** Data supplied **
.....

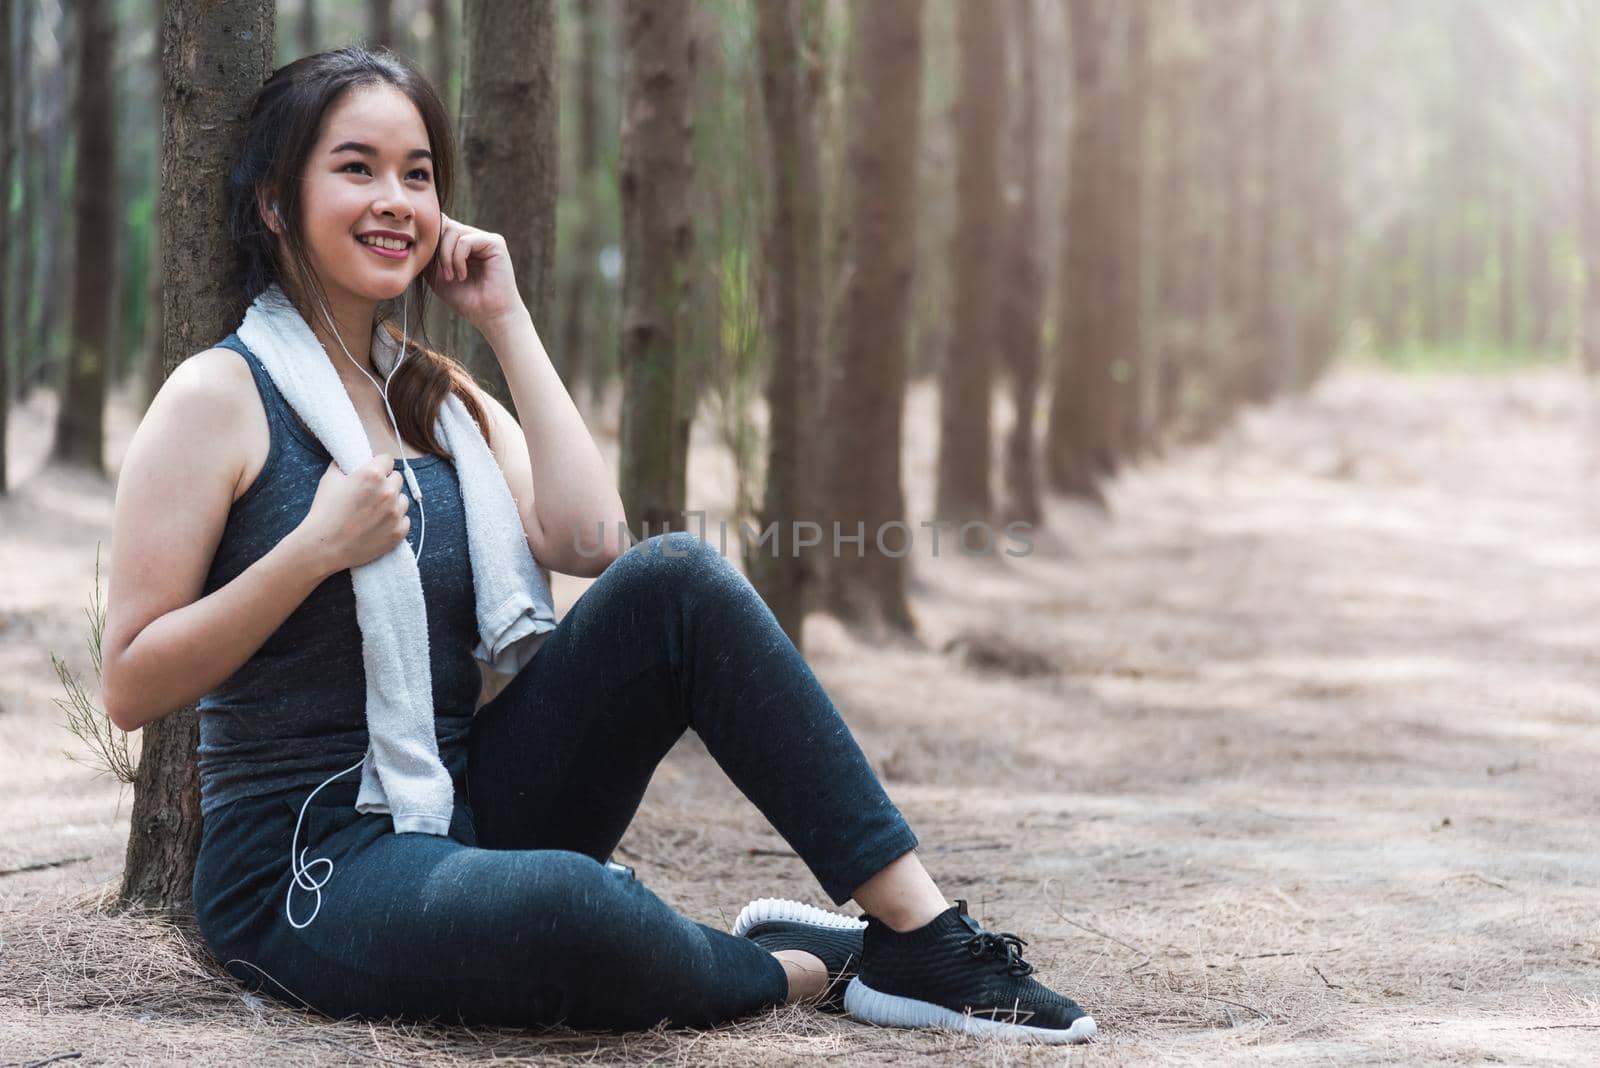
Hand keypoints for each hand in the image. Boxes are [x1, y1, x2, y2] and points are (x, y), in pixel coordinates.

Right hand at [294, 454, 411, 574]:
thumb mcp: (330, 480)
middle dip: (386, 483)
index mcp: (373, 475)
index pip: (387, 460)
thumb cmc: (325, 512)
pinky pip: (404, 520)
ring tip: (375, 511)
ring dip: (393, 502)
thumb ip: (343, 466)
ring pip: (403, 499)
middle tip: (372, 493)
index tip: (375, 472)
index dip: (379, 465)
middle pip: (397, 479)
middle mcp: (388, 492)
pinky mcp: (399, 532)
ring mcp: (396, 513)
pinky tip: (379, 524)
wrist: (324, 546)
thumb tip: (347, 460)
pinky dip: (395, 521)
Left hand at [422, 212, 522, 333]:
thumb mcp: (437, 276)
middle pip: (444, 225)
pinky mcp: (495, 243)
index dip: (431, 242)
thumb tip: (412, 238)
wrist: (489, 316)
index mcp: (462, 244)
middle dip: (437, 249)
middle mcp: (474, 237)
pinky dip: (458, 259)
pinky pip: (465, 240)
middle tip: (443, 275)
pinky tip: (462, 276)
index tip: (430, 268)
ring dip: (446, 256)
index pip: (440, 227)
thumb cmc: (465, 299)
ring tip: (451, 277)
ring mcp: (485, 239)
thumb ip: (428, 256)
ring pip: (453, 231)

.....

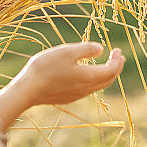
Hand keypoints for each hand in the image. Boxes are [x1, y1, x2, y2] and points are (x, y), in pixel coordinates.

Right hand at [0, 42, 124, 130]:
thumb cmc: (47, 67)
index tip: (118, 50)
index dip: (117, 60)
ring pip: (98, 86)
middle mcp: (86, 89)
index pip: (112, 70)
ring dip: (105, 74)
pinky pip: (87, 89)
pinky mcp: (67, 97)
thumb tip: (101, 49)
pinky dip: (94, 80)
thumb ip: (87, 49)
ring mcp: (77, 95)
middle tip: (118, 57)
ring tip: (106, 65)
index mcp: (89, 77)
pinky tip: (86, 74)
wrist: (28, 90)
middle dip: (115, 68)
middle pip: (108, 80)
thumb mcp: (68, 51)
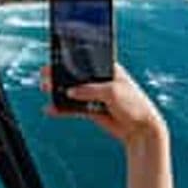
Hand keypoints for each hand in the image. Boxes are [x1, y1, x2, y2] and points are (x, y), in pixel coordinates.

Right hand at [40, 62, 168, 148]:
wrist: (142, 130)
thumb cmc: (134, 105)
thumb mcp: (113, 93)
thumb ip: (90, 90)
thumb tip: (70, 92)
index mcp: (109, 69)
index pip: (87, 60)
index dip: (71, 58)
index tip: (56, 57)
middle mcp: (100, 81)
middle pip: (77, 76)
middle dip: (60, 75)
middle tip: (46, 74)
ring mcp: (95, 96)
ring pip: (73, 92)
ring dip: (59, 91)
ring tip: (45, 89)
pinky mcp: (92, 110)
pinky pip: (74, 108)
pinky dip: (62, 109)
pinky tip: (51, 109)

.....

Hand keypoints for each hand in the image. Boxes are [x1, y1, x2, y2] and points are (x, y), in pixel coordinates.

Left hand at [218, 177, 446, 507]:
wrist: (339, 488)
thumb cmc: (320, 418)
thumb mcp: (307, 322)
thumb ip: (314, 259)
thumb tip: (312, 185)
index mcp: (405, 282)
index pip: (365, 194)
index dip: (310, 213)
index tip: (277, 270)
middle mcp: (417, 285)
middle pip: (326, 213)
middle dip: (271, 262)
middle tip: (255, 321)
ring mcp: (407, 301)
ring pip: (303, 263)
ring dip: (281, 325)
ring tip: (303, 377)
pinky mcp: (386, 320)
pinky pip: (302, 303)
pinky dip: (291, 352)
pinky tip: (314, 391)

.....

** Assignment **
The string "Right" appears in how many lines above? Answer with the number only.

** Answer box **
3